Par le cinéma ou la k-pop, la Corée du Sud se présente comme une société moderne et innovante mais que se passe-t-il au quotidien pour les jeunes ? Quand arrive l’aube nautique dévoile la face sombre de ce pays.
Deux amies à l’aube de la vie
Quand arrive l’aube nautique déroute tout d’abord le lecteur. Dans le prologue, un personnage que le lecteur ne voit pas fait un monologue sur la précarité de la vie. En tournant la page, deux lycéennes discutent de tout et de rien. On ne voit pas le lien mais l’auteur, Samir Dahmani, dresse en peu de mots un portrait juste de l’adolescence : Ji-won, positive, fantasme sa future vie étudiante tandis que l’autre, Seong-Ji, craint que l’arrivée à l’université ne marque la fin de leur amitié. Plusieurs semaines plus tard, Seong-Ji étudie de jour la comptabilité et travaille de nuit dans une supérette. Elle n’a plus aucune nouvelle de Ji-won et, souffrant de cette absence, elle cherche à quel moment leur amitié s’est évaporée.

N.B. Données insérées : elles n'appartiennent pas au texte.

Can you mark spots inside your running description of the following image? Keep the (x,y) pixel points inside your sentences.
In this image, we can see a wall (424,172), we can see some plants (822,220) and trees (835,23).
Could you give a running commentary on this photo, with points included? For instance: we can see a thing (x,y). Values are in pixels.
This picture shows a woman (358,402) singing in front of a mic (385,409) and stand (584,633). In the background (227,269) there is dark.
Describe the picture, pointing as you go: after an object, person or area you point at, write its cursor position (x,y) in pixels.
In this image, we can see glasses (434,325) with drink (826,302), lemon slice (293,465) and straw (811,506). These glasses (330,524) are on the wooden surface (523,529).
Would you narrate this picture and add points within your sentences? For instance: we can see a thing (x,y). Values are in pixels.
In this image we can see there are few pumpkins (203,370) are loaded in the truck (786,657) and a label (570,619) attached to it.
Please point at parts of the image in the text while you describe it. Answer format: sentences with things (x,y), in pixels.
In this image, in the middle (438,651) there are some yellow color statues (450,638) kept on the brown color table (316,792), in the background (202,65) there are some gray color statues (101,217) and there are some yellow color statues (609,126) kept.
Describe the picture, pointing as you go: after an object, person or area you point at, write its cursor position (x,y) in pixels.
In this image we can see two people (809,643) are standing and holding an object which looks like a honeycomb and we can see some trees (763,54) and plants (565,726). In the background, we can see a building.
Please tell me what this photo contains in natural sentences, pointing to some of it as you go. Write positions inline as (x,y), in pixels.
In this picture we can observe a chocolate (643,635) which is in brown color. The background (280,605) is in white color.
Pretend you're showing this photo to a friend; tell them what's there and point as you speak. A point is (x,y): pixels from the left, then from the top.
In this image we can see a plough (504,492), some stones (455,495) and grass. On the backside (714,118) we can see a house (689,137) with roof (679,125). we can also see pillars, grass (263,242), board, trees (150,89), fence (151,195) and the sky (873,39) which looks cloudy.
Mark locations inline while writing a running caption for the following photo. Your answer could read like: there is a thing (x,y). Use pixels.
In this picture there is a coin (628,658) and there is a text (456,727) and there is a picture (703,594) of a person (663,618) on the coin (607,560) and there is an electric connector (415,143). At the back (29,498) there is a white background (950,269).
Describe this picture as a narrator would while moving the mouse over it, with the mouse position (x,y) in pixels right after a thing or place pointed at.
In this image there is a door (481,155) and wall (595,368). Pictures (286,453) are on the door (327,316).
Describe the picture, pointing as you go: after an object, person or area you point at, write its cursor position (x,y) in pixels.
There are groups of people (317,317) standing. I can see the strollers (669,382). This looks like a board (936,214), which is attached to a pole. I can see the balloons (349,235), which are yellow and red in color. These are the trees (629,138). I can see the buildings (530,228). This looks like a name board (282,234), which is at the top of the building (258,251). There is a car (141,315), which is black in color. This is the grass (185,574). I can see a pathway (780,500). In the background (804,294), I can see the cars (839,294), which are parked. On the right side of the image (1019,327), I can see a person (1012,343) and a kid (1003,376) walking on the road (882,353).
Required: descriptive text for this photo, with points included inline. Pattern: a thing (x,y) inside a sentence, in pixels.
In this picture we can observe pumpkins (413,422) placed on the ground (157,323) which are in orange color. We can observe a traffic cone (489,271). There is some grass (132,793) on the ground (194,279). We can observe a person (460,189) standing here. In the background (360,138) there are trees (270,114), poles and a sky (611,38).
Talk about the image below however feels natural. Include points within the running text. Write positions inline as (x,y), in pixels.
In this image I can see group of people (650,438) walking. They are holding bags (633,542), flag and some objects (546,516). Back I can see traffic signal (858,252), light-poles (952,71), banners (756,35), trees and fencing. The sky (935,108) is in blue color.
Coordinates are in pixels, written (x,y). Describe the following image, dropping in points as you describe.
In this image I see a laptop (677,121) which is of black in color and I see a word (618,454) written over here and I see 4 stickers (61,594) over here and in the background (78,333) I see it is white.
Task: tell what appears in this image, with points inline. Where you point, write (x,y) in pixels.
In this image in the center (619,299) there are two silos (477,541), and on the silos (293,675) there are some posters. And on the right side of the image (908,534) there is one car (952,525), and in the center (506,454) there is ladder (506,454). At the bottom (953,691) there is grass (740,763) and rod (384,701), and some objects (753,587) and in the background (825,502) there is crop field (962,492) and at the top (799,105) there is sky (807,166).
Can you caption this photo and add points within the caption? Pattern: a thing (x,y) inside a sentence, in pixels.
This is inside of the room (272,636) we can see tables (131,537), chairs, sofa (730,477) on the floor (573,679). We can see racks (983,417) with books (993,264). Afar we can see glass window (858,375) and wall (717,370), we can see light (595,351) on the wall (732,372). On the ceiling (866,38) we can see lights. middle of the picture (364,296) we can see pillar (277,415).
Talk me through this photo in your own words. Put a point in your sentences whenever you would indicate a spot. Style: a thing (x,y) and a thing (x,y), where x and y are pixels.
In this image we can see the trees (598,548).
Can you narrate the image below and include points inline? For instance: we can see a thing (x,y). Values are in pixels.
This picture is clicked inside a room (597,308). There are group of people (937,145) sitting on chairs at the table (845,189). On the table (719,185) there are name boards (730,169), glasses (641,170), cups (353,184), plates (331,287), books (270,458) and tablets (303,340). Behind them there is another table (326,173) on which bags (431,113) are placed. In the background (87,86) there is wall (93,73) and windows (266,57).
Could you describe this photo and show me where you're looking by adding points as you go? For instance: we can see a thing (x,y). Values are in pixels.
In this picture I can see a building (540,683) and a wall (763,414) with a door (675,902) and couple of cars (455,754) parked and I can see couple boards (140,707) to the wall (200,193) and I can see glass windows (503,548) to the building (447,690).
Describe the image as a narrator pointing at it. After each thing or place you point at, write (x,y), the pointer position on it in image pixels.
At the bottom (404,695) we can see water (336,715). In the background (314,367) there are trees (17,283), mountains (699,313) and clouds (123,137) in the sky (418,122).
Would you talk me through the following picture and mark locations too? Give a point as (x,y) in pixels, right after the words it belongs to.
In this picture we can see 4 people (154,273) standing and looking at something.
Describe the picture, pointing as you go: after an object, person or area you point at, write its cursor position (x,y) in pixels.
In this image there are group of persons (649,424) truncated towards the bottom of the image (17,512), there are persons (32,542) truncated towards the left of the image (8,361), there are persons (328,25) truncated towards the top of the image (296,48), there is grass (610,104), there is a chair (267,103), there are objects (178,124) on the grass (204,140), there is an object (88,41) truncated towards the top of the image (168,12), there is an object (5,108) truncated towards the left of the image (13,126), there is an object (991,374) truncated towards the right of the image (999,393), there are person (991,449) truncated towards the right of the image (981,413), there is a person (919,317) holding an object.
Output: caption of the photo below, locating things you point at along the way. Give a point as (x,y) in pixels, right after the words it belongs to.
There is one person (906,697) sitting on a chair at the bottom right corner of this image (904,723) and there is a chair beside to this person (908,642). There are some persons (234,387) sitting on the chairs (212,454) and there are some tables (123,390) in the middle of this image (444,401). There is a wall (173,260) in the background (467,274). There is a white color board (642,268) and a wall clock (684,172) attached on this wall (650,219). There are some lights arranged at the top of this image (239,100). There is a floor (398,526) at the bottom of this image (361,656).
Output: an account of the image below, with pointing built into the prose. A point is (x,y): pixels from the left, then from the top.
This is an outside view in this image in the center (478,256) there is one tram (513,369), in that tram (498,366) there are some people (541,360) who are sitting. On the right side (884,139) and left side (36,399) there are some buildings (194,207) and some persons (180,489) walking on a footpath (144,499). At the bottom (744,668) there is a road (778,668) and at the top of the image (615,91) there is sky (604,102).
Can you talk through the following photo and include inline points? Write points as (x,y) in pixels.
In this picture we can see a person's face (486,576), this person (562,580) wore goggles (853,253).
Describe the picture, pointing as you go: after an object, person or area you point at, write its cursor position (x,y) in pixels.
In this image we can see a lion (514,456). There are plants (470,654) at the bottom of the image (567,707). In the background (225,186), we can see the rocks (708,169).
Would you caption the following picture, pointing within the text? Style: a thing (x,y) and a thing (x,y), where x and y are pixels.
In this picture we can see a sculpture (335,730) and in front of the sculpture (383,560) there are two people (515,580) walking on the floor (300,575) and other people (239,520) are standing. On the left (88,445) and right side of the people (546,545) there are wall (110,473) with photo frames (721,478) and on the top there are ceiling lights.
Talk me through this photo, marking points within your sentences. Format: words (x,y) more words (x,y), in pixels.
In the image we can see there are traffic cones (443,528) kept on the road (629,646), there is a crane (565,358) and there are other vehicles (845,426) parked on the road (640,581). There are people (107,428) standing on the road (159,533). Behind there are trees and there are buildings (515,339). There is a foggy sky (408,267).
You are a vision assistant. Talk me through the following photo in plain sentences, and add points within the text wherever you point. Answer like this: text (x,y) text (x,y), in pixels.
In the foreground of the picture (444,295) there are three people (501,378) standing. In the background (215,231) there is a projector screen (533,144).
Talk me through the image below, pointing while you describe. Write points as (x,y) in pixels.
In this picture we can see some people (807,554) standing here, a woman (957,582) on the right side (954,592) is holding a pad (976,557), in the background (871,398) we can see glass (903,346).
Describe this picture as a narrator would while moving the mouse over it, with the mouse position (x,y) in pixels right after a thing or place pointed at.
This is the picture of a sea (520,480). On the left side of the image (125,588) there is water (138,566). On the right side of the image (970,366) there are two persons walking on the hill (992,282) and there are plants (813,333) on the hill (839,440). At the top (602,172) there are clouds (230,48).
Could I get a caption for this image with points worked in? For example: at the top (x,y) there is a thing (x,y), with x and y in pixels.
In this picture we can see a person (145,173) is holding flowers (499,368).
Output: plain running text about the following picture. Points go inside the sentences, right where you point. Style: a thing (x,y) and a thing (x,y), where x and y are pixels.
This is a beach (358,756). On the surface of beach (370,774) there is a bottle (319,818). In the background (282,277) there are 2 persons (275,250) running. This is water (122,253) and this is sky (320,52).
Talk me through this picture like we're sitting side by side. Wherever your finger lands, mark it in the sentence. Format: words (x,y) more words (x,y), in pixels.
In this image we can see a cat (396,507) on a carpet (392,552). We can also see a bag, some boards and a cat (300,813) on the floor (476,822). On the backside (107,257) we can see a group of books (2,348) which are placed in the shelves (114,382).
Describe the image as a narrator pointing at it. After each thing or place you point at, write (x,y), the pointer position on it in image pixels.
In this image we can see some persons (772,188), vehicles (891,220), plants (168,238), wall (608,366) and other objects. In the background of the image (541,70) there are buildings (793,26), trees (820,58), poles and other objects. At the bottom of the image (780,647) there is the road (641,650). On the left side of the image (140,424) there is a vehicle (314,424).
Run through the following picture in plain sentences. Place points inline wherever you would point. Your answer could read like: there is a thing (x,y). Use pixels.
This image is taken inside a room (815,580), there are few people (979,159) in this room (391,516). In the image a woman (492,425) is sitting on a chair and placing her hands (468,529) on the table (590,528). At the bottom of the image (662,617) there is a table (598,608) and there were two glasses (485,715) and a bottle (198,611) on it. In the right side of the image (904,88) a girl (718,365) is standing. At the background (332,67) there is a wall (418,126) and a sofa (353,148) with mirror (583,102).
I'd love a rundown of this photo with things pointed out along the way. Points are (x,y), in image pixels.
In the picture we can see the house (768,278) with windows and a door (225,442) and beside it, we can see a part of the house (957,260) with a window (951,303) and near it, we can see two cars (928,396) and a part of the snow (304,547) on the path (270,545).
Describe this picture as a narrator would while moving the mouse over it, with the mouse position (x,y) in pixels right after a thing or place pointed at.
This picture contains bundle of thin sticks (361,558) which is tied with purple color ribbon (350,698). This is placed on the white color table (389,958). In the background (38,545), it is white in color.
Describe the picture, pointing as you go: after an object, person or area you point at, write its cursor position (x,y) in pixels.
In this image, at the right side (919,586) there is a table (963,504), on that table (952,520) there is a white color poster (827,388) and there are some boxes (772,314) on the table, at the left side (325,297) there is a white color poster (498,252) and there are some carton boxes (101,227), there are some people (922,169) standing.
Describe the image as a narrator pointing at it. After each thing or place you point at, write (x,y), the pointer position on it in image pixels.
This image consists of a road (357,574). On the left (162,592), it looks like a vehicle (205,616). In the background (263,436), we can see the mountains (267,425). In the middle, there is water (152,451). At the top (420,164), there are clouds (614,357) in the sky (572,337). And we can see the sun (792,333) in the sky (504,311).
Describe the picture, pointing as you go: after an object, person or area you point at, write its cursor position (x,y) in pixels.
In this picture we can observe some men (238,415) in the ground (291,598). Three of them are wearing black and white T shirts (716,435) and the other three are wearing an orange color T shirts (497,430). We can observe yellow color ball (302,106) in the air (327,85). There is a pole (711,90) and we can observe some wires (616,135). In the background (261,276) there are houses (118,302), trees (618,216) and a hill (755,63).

Seong-Ji est dans l’aube nautique. Sociologiquement, c’est le moment de transition entre la nuit et le jour mais pour l’auteur Samir Dahmani c’est une parabole sur le moment de vie où l’on quitte la vie d’adolescence pour aller vers le monde adulte. Samir Dahmani retrouve dans Quand arrive l’aube nautique le mal-être que l’on peut connaître pendant cette période intense de la vie. Cette réussite est basée sur l’expérience de l’auteur au moment où il était enseignant dans une université. Désormais scénariste et dessinateur, Samir Dahmani mélange diverses influences venues du cinéma (Takeshi Kitano…), de la musique (Meiko Kaji…) et de la littérature (Murakami…).
Une mosaïque de nuit
Le titre, Quand arrive l’aube nautique, et le sous-titre, Korean Night Stories, montrent que la nuit a également une grande importance dans ce récit. L’ambiance est posée dès l’intérieur avec des aquarelles très sombres de paysages urbains nocturnes. En effet, les clients se faisant rares au milieu de la nuit, Seong-Ji regarde les fenêtres voisines et découvre qu’une étrange jeune femme visite des appartements. Elles sympathisent rapidement et un soir, elle lui propose de faire une promenade avec elle. Cette rencontre est un moment de rupture pour Seong-ji qui découvre la liberté et sa propre identité. Quittant son image de jeune fille rangée, elle suit cet inconnue chez les gens durant leur absence dans un but artistique… Quand arrive l’aube nautique quitte également le réalisme pour devenir plus onirique.
Le livre nous permet de comprendre que la nuit n’est pas un temps mort pour tout le monde. La vie rangée du jour disparaît dans la nuit pour devenir un espace d’aventure et d’expérience. A l’image de ce moment plus silencieux, les dialogues sont limités et les cases muettes installent l’ambiance. On découvre aussi la société coréenne : il est banal de pratiquer la chirurgie esthétique dans une société imposant une perfection physique standardisée. La différence est encore un tabou et certaines en souffrent : 31Seong-Ji profite de la nuit pour avouer sa différences et s’ouvrir à sa meilleure amie. La situation est plus complexe en Corée où il est impoli de mettre en avant ses inquiétudes.
Quand arrive l’aube nautique décrit le quotidien de Coréennes dans une société feutrée. Cependant, quand le raz-de-marée des sentiments arrive, il peut brusquement déchirer le voile des conventions. La réalité se fait jour et émeut le lecteur. Cette réussite est de bon augure pour le projet de Samir Dahmani édité par La Boîtes à Bulles : montrer les différents aspects de la nuit par différentes bds.